For this new model, using cook’s distance as a reference, the new point is a leverage point but not an outlier.
lm.fit2 =lm(y~x1)
summary(lm.fit2);
##
## Call:
## lm(formula = y ~ x1)
##
## Residuals:
## Min 1Q Median 3Q Max
## -2.8897 -0.6556 -0.0909 0.5682 3.5665
##
## Coefficients:
## Estimate Std. Error t value Pr(>|t|)
## (Intercept) 2.2569 0.2390 9.445 1.78e-15 ***
## x1 1.7657 0.4124 4.282 4.29e-05 ***
## ---
## Signif. codes: 0 '***' 0.001 '**' 0.01 '*' 0.05 '.' 0.1 ' ' 1
##
## Residual standard error: 1.111 on 99 degrees of freedom
## Multiple R-squared: 0.1562, Adjusted R-squared: 0.1477
## F-statistic: 18.33 on 1 and 99 DF, p-value: 4.295e-05
plot(lm.fit2);
In both cases, x1 is statistically significant to the variations in y. However, we observe a sizeable negative change is the R-squared value. Hence, this model is worse than the former.

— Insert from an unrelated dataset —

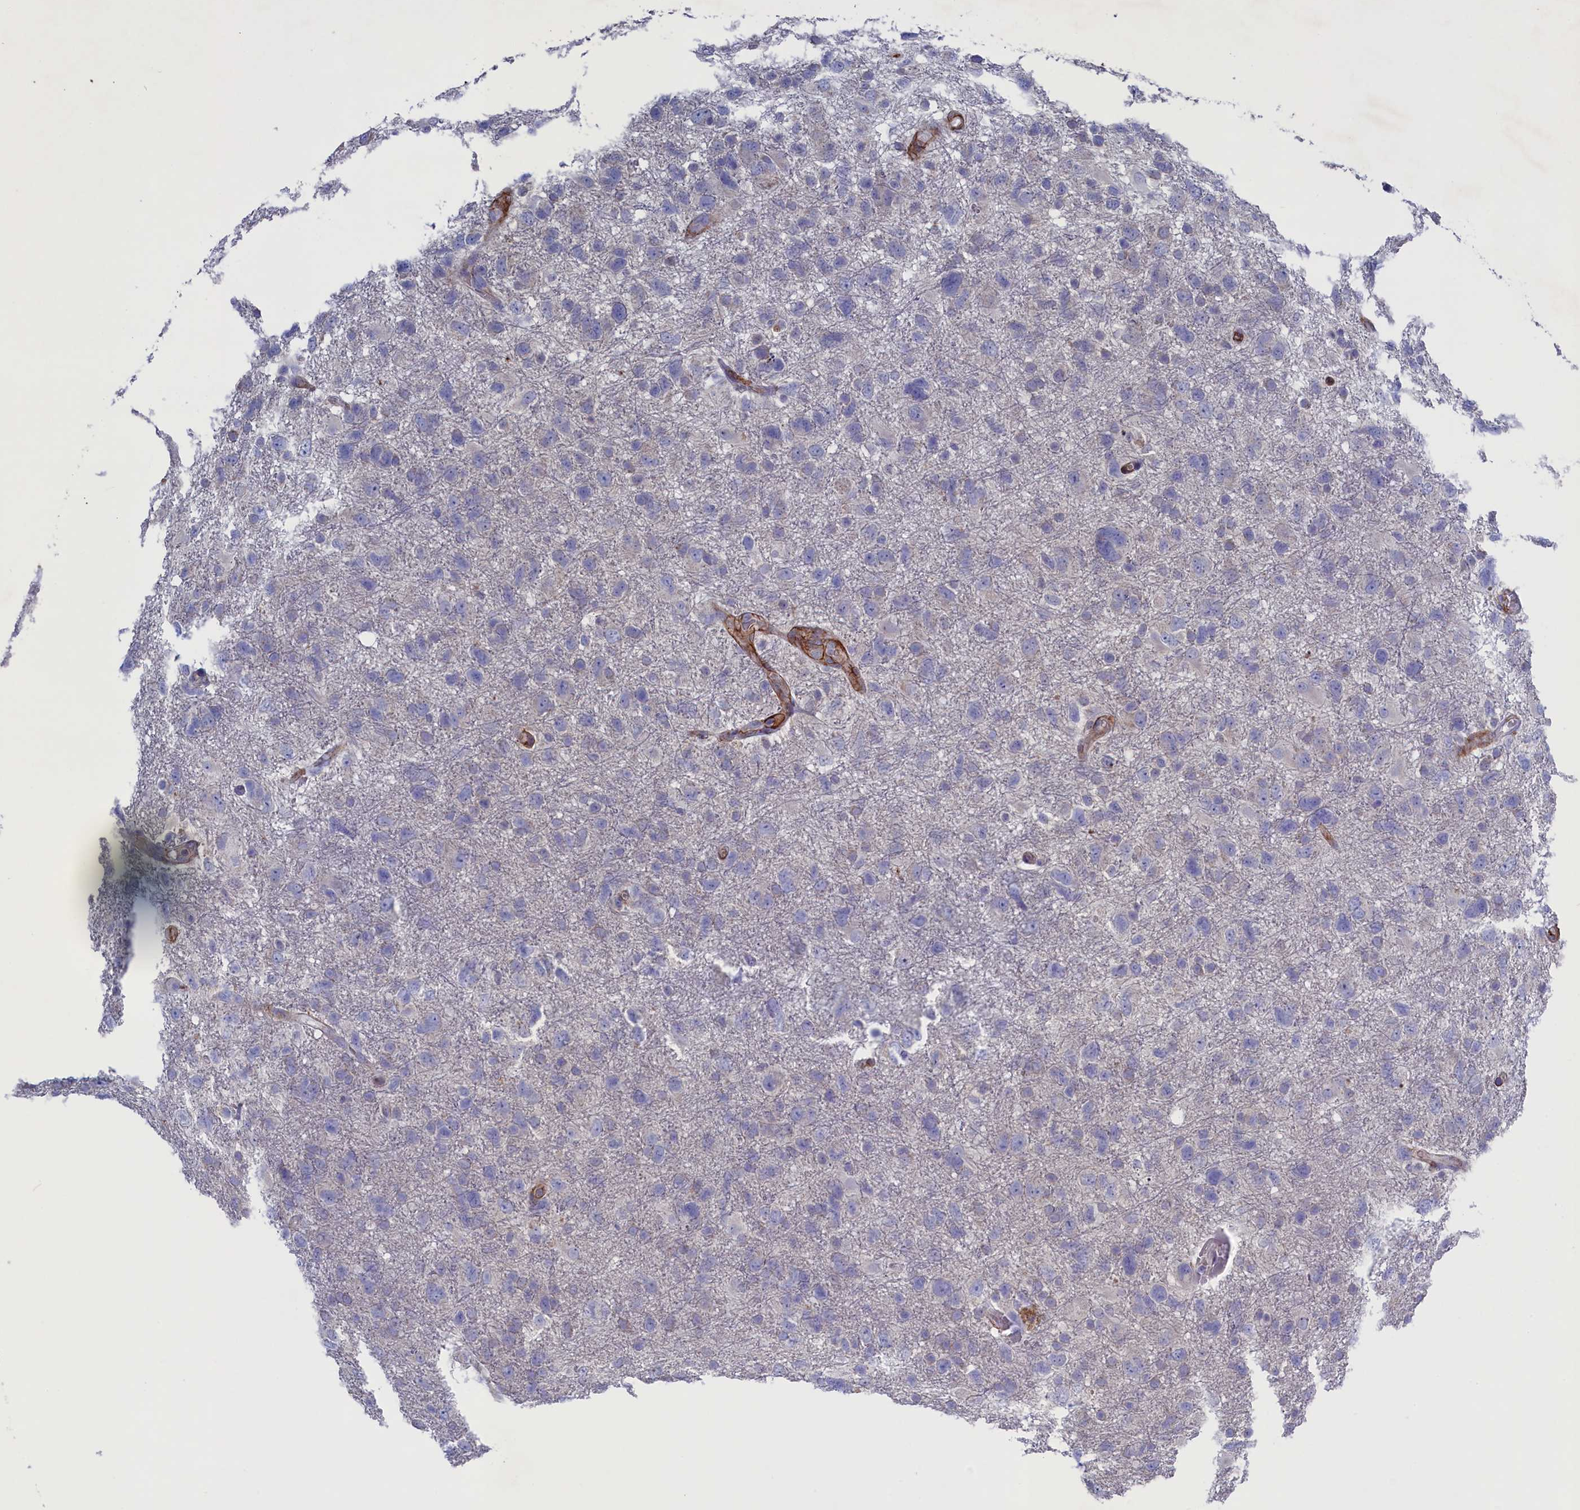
{"staining": {"intensity": "negative", "quantity": "none", "location": "none"}, "tissue": "glioma", "cell_type": "Tumor cells", "image_type": "cancer", "snomed": [{"axis": "morphology", "description": "Glioma, malignant, High grade"}, {"axis": "topography", "description": "Brain"}], "caption": "The histopathology image exhibits no significant staining in tumor cells of malignant high-grade glioma.", "gene": "GPR108", "patient": {"sex": "male", "age": 61}}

For this model, the added data point is a relative outlier. It is not an absolute outlier in the sense that the magnitude of its separation from the “normal” range is quite small.
lm.fit3 =lm(y~x2)
summary(lm.fit3);
##
## Call:
## lm(formula = y ~ x2)
##
## Residuals:
## Min 1Q Median 3Q Max
## -2.64729 -0.71021 -0.06899 0.72699 2.38074
##
## Coefficients:
## Estimate Std. Error t value Pr(>|t|)
## (Intercept) 2.3451 0.1912 12.264 < 2e-16 ***
## x2 3.1190 0.6040 5.164 1.25e-06 ***
## ---
## Signif. codes: 0 '***' 0.001 '**' 0.01 '*' 0.05 '.' 0.1 ' ' 1
##
## Residual standard error: 1.074 on 99 degrees of freedom
## Multiple R-squared: 0.2122, Adjusted R-squared: 0.2042
## F-statistic: 26.66 on 1 and 99 DF, p-value: 1.253e-06
plot(lm.fit3);
In both cases, x2 is statistically significant to the variations in y. However, we observe a sizeable positive change is the R-squared value. Hence, this model is better than the former.
For this model, using cook’s distance as a reference, the added data point is not an outlier or leverage point.